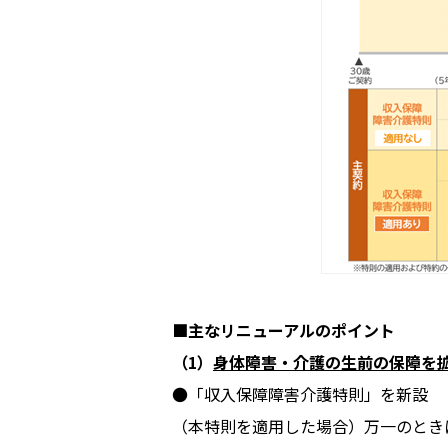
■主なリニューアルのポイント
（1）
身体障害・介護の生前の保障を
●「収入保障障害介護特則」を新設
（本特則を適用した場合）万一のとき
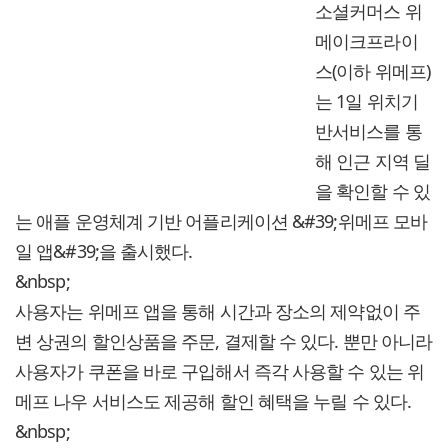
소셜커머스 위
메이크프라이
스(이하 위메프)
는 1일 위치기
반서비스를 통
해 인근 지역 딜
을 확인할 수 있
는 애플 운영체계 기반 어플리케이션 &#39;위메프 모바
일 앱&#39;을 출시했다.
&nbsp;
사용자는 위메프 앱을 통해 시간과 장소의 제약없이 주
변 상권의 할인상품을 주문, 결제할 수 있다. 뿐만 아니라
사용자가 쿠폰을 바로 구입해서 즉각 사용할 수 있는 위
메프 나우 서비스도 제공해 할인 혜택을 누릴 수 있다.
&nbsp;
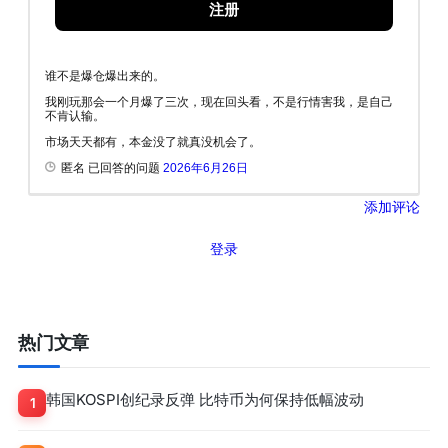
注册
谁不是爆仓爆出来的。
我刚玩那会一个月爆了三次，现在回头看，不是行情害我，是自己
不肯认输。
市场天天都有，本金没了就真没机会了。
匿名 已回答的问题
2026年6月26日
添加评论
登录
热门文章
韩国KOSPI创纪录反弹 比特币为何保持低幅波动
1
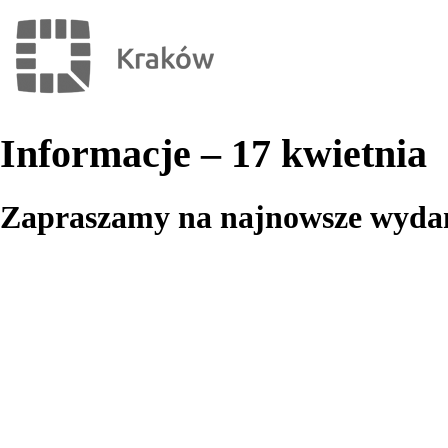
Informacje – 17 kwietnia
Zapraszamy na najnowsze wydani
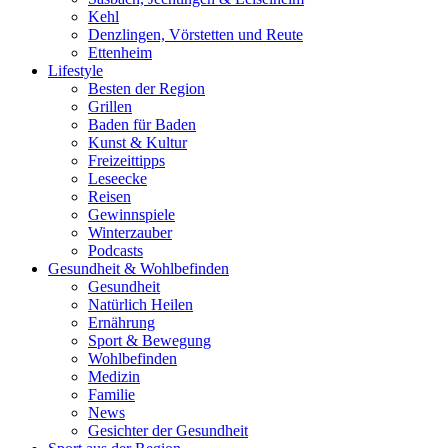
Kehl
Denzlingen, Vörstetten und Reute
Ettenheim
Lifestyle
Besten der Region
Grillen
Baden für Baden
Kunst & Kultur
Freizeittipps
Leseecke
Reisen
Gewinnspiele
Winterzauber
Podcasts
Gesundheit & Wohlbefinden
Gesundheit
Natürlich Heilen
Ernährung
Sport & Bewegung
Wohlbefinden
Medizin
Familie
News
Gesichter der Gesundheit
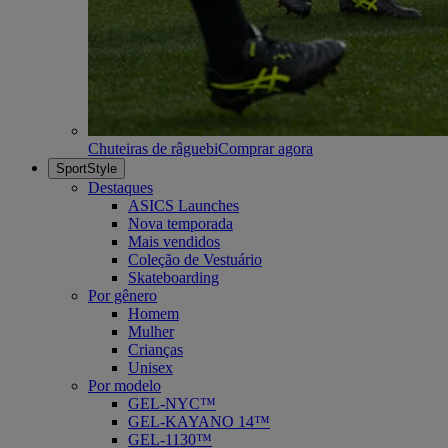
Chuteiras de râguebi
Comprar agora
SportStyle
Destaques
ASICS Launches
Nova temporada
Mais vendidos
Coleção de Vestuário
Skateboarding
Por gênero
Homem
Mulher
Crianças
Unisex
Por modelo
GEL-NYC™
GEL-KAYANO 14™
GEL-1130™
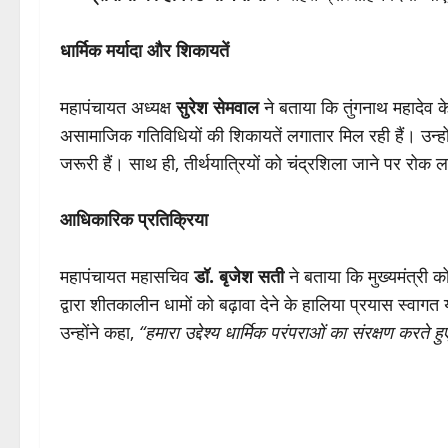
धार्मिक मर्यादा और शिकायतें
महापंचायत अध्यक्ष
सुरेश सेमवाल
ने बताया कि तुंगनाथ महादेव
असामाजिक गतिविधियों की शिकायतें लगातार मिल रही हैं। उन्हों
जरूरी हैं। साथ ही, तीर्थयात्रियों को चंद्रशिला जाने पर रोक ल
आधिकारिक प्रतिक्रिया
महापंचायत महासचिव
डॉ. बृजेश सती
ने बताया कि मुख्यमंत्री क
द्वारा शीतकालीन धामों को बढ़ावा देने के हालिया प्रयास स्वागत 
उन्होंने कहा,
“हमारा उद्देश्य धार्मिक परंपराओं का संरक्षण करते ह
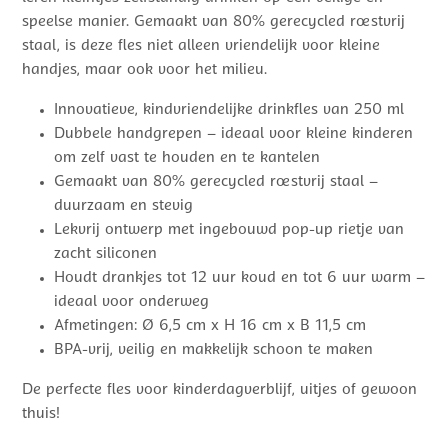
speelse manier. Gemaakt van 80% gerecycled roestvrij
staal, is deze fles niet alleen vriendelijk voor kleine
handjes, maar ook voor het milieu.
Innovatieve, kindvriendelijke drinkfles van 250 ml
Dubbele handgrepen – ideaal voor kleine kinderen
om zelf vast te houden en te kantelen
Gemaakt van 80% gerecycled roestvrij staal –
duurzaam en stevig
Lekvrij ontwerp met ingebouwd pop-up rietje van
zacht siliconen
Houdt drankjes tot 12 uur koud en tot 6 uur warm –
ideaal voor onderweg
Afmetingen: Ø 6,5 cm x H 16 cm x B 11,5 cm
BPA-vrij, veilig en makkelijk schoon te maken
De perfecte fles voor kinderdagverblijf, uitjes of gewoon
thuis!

## Try it
Could you copy the listing exactly, leaving out any pictures?

## Problem solution
■主なリニューアルのポイント
（1）
身体障害・介護の生前の保障を
●「収入保障障害介護特則」を新設
（本特則を適用した場合）万一のとき
소셜커머스 위
메이크프라이
스(이하 위메프)
는 1일 위치기
반서비스를 통
해 인근 지역 딜
을 확인할 수 있
는 애플 운영체계 기반 어플리케이션 &#39;위메프 모바
일 앱&#39;을 출시했다.
&nbsp;
사용자는 위메프 앱을 통해 시간과 장소의 제약없이 주
변 상권의 할인상품을 주문, 결제할 수 있다. 뿐만 아니라
사용자가 쿠폰을 바로 구입해서 즉각 사용할 수 있는 위
메프 나우 서비스도 제공해 할인 혜택을 누릴 수 있다.
&nbsp;
注册
谁不是爆仓爆出来的。
我刚玩那会一个月爆了三次，现在回头看，不是行情害我，是自己
不肯认输。
市场天天都有，本金没了就真没机会了。
匿名 已回答的问题
2026年6月26日
添加评论
登录
热门文章
韩国KOSPI创纪录反弹 比特币为何保持低幅波动
1
Informacje – 17 kwietnia
Zapraszamy na najnowsze wydani
Kehl
Denzlingen, Vörstetten und Reute
Ettenheim
Lifestyle
Besten der Region
Grillen
Baden für Baden
Kunst & Kultur
Freizeittipps
Leseecke
Reisen
Gewinnspiele
Winterzauber
Podcasts
Gesundheit & Wohlbefinden
Gesundheit
Natürlich Heilen
Ernährung
Sport & Bewegung
Wohlbefinden
Medizin
Familie
News
Gesichter der Gesundheit
Chuteiras de râguebi
Comprar agora
SportStyle
Destaques
ASICS Launches
Nova temporada
Mais vendidos
Coleção de Vestuário
Skateboarding
Por gênero
Homem
Mulher
Crianças
Unisex
Por modelo
GEL-NYC™
GEL-KAYANO 14™
GEL-1130™
धार्मिक मर्यादा और शिकायतें
महापंचायत अध्यक्ष
सुरेश सेमवाल
ने बताया कि तुंगनाथ महादेव
असामाजिक गतिविधियों की शिकायतें लगातार मिल रही हैं। उन्हों
जरूरी हैं। साथ ही, तीर्थयात्रियों को चंद्रशिला जाने पर रोक ल
आधिकारिक प्रतिक्रिया
महापंचायत महासचिव
डॉ. बृजेश सती
ने बताया कि मुख्यमंत्री क
द्वारा शीतकालीन धामों को बढ़ावा देने के हालिया प्रयास स्वागत 
उन्होंने कहा,
“हमारा उद्देश्य धार्मिक परंपराओं का संरक्षण करते ह
speelse manier. Gemaakt van 80% gerecycled roestvrij
staal, is deze fles niet alleen vriendelijk voor kleine
handjes, maar ook voor het milieu.
Innovatieve, kindvriendelijke drinkfles van 250 ml
Dubbele handgrepen – ideaal voor kleine kinderen
om zelf vast te houden en te kantelen
Gemaakt van 80% gerecycled roestvrij staal –
duurzaam en stevig
Lekvrij ontwerp met ingebouwd pop-up rietje van
zacht siliconen
Houdt drankjes tot 12 uur koud en tot 6 uur warm –
ideaal voor onderweg
Afmetingen: Ø 6,5 cm x H 16 cm x B 11,5 cm
BPA-vrij, veilig en makkelijk schoon te maken
De perfecte fles voor kinderdagverblijf, uitjes of gewoon
thuis!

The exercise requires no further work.